◆ **Assigned task**
Each line from the first line of the entries through the line holding "left back paw: (165, 146)" is to be restated word for word; nothing else, and no picture, belongs in the answer.

[Supplied entries — start]

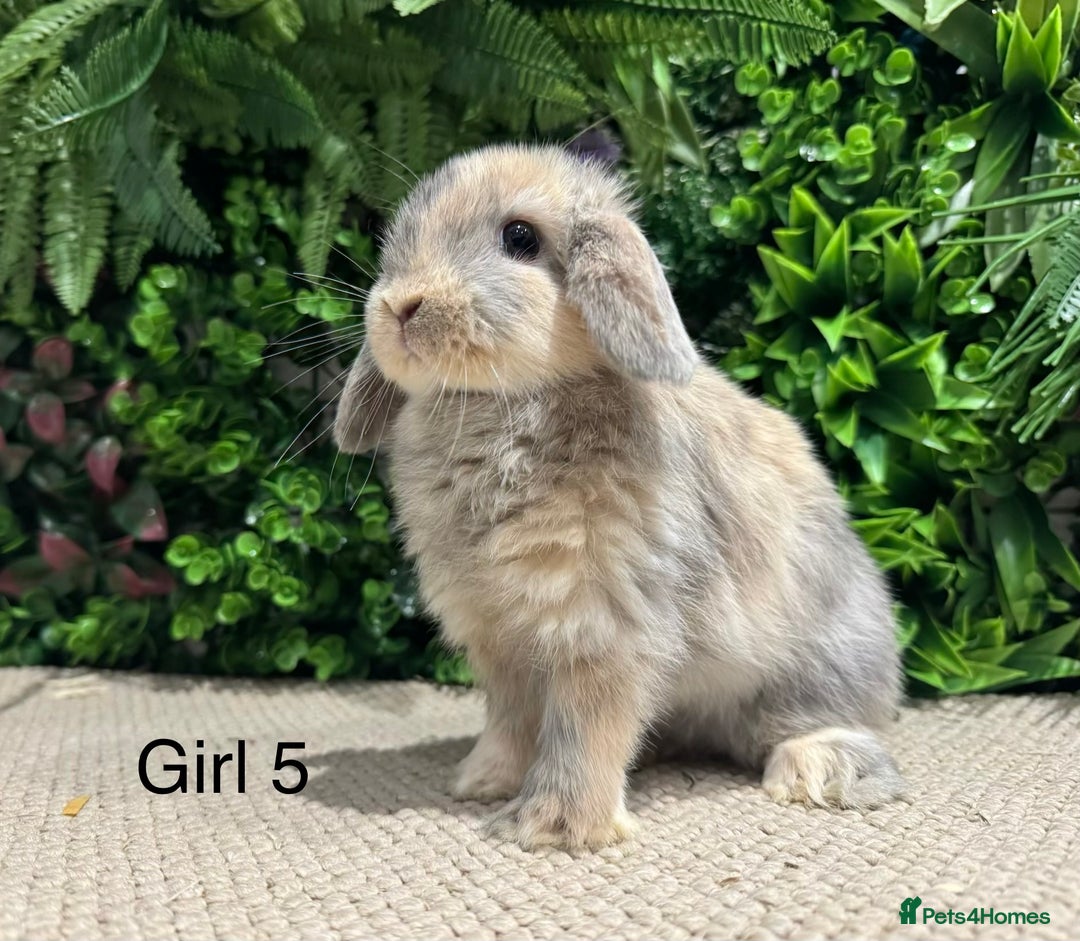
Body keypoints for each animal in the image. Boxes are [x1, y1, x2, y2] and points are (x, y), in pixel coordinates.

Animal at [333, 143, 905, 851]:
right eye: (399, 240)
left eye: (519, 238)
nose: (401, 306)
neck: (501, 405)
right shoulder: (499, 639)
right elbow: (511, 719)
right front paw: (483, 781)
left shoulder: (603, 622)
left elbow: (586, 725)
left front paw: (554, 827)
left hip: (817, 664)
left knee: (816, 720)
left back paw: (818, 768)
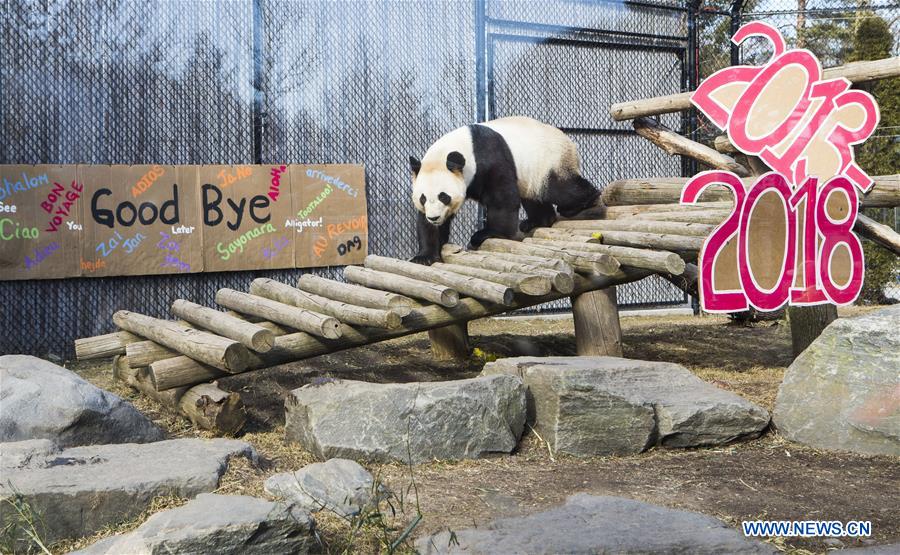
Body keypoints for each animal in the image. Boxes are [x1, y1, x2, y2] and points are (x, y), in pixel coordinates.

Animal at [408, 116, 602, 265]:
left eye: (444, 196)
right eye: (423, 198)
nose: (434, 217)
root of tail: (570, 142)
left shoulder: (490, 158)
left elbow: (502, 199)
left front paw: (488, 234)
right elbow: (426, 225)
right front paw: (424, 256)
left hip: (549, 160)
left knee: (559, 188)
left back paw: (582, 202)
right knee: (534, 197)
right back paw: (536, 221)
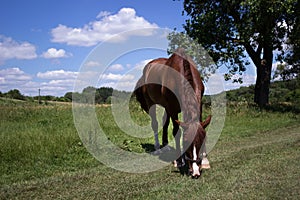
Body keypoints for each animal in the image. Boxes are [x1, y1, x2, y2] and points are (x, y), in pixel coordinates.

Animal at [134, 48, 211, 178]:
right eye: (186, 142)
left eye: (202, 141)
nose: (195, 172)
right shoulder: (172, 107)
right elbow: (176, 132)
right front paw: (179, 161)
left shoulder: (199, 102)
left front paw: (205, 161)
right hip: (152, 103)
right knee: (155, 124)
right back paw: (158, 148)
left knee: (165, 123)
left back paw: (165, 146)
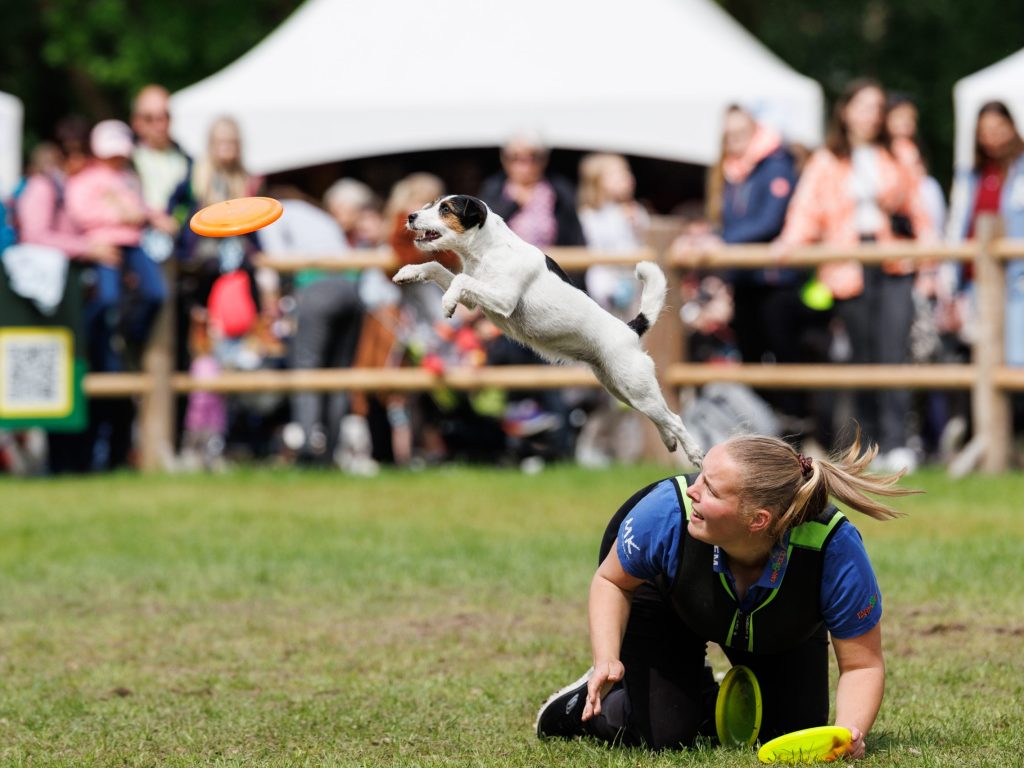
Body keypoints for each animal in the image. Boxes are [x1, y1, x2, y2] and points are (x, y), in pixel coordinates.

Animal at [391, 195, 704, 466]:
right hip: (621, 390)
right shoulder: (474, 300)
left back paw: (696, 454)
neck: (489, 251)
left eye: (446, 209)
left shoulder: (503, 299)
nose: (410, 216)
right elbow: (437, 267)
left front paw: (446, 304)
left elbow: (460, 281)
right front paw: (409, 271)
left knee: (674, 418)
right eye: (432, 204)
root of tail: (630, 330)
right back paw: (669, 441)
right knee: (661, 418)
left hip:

[Supplied entries — finish]

◆ **Solved problem**
Body keypoints for each animal in the image. Boxes are [x1, y1, x2, y2] and points are (x, y), in pixel coordinates.

Animal at [333, 143, 905, 851]:
right eye: (399, 240)
left eye: (519, 238)
nose: (401, 306)
neck: (501, 405)
right shoulder: (499, 639)
right elbow: (511, 719)
right front paw: (483, 781)
left shoulder: (603, 622)
left elbow: (586, 725)
left front paw: (554, 827)
left hip: (817, 664)
left knee: (816, 720)
left back paw: (818, 768)
Body keypoints for each animal in the image. Boxes are [x1, y1, x2, y2] and points are (x, y), in pixel coordinates.

Animal at [408, 116, 602, 265]:
left eye: (444, 196)
right eye: (423, 198)
nose: (434, 217)
root of tail: (570, 142)
left shoulder: (490, 158)
left elbow: (502, 199)
left front paw: (488, 234)
right elbow: (426, 225)
right front paw: (424, 256)
left hip: (549, 160)
left knee: (559, 188)
left back paw: (582, 202)
right knee: (534, 197)
right back paw: (536, 221)
Body keypoints for each animal in the image. Boxes are [x1, y1, x2, y2] and points are (x, y), in pixel coordinates.

Animal at [134, 48, 211, 178]:
right eye: (186, 142)
left eye: (202, 141)
nose: (195, 172)
right shoulder: (172, 107)
right elbow: (176, 132)
right front paw: (179, 161)
left shoulder: (199, 102)
left front paw: (205, 161)
right hip: (152, 103)
right knee: (155, 124)
right back paw: (158, 148)
left knee: (165, 123)
left back paw: (165, 146)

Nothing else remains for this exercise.